Par exemple, à compter du 17 octobre prochain, il sera interdit de consommer du cannabis partout où il est déjà illégal de fumer ou de vapoter. On ajoute à cela les terrains des établissements de santé, des universités et des cégeps. Même chose pour les pistes cyclables et les aires d'attente pour le transport en commun.

Les parcs sont aussi touchés parce que des mineurs peuvent s'y trouver, ainsi que les lieux où se tiennent des activités sportives et culturelles, dont les Grandes fêtes Telus de Rimouski.

Bref, la réglementation provinciale ratisse large. Ce qui rassure pour l'instant le maire Marc Parent.

«Au conseil municipal, on s'est dit: "adaptons-nous, regardons ce qui va se passer avec la déréglementation. Vivons un peu l'expérience post 17 octobre. Et s'il y a besoin d'ajouter une couche additionnelle de règlement, on le fera". Moi je pense que d'agir sans avoir vécu l'expérience, c'est un peu prématuré. L'autre aspect qui est important, c'est que c'est bien beau de mettre des règlements en place, mais ça prend quand même des ressources pour les appliquer.»
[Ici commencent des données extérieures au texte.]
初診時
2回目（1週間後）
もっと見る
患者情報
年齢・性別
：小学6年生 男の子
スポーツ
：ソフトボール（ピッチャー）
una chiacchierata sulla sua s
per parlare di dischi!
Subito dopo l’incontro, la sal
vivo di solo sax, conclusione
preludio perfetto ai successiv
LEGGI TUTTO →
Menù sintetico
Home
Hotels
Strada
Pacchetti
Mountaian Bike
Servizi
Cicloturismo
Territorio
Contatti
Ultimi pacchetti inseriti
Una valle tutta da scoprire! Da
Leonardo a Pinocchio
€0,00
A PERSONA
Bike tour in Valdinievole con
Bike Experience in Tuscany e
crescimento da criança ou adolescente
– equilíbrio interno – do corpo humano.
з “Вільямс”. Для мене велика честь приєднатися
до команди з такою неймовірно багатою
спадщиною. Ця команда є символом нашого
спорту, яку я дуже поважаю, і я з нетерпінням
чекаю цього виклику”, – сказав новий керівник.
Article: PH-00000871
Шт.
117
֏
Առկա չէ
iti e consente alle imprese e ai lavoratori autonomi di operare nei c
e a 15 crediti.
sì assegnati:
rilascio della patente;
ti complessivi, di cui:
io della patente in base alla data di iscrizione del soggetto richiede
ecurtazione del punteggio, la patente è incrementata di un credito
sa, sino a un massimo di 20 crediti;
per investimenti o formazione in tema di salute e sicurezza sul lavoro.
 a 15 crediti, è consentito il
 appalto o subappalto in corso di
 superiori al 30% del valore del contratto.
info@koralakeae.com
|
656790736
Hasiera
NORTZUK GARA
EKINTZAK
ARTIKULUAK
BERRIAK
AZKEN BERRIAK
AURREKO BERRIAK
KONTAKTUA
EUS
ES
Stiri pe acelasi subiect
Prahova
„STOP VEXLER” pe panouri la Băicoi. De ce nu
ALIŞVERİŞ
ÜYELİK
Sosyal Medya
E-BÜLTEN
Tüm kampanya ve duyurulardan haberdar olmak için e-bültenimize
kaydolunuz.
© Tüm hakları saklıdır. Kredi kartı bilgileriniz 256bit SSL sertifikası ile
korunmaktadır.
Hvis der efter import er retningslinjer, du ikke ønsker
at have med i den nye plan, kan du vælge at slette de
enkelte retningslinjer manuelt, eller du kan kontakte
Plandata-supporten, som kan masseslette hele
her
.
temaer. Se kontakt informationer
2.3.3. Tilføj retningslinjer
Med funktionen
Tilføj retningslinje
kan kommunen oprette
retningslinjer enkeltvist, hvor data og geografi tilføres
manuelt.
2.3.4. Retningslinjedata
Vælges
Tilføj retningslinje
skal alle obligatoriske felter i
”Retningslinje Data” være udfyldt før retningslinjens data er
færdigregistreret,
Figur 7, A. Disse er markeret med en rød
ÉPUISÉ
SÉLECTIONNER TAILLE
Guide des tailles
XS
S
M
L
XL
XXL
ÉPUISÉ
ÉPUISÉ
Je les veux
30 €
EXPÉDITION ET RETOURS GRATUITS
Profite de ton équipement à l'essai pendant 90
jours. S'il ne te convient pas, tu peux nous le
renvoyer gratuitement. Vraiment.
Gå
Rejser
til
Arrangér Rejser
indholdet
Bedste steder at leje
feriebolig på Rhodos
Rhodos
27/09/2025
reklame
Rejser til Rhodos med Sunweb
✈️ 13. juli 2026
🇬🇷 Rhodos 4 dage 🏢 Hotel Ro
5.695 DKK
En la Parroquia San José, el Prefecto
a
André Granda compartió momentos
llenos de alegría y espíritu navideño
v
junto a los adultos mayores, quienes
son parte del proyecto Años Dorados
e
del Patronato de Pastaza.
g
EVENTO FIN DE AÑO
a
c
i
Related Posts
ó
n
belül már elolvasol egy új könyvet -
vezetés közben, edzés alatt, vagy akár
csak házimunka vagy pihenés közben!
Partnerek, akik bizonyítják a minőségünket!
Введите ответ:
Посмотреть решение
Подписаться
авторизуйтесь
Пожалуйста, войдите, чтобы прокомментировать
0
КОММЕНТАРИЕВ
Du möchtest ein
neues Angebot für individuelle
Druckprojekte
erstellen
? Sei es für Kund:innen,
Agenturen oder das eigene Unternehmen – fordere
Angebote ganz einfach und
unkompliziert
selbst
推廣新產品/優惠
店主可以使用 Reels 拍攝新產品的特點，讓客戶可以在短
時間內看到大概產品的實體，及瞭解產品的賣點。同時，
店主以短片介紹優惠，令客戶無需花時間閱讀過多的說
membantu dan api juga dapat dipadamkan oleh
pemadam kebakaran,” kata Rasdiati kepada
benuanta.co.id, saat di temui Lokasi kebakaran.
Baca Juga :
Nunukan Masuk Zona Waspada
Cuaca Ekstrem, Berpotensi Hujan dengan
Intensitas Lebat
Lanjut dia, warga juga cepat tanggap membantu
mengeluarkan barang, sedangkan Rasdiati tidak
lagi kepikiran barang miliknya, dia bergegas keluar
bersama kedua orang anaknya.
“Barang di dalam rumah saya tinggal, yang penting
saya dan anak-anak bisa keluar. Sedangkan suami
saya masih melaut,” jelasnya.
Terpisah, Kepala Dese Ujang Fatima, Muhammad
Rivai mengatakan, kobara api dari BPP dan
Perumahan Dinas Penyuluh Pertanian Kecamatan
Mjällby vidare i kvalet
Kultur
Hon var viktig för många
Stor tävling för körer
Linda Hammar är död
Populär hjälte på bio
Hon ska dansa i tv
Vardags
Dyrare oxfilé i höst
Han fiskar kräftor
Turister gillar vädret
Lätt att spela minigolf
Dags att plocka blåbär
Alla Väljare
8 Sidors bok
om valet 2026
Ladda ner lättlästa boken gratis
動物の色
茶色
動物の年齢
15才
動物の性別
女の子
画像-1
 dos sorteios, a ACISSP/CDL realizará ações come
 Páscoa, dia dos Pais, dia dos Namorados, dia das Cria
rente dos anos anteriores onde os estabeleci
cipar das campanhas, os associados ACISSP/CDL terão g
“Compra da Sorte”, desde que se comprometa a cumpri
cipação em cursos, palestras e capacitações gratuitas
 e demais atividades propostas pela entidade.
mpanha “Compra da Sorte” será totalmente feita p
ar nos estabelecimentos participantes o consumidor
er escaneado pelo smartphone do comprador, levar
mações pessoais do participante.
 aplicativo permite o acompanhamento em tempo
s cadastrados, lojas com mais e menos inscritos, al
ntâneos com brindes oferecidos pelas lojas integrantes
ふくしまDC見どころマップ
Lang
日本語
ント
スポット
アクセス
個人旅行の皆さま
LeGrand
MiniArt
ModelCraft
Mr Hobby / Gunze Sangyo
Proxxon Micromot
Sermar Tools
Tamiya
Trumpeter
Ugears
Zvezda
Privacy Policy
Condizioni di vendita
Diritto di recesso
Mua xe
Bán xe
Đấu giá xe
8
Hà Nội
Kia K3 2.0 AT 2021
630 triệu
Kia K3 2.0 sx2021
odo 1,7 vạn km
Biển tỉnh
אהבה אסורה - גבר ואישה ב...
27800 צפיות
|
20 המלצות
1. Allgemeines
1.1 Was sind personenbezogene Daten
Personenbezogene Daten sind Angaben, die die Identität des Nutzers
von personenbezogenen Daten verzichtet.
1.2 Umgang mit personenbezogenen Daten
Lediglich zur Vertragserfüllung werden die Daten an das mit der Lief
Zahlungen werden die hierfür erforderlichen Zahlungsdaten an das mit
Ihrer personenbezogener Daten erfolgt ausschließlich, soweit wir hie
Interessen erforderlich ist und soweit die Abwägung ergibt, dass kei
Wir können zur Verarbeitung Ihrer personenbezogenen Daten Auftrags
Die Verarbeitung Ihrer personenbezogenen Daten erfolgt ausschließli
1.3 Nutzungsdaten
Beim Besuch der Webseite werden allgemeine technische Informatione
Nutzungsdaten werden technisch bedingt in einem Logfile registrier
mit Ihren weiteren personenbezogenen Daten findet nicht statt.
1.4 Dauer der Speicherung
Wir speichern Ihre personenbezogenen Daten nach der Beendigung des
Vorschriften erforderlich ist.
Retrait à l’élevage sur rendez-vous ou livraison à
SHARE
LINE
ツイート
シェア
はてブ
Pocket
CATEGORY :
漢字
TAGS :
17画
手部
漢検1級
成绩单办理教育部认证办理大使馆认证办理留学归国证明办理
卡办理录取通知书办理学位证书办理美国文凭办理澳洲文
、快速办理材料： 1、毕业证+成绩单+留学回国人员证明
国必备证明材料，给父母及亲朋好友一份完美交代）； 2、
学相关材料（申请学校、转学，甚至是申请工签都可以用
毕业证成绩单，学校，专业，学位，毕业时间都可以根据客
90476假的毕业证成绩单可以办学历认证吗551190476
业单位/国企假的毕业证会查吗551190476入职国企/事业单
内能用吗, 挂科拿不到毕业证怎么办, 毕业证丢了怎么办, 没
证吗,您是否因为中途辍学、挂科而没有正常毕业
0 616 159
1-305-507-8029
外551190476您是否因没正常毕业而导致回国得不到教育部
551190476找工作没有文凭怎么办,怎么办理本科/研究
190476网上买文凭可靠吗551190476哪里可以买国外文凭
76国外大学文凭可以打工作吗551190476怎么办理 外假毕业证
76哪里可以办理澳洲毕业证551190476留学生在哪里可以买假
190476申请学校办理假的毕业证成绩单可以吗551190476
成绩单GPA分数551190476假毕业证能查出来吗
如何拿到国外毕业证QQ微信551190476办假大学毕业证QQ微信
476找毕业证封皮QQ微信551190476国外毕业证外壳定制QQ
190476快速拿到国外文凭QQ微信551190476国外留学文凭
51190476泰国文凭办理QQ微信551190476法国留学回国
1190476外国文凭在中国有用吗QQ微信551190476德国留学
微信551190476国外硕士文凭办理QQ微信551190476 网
Québec a promis de soutenir financièrement les municipalités pour les aider à encadrer la consommation du cannabis, mais, pour l'instant, le maire de Rimouski affirme n'avoir rien reçu.

En attendant, les contacts demeurent réguliers entre la Ville, la Sûreté du Québec et la santé publique, sans oublier les autres élus du Bas-Saint-Laurent.

D'ailleurs, aucune ville de la région n'a encore légiféré. Tout le monde attend de voir comment la légalisation du cannabis va se concrétiser à compter du 17 octobre.

Le maire Parent soutient enfin qu'il ne sent pas de frénésie chez ses citoyens. Il affirme que personne ne lui parle de cannabis, outre peut-être les journalistes.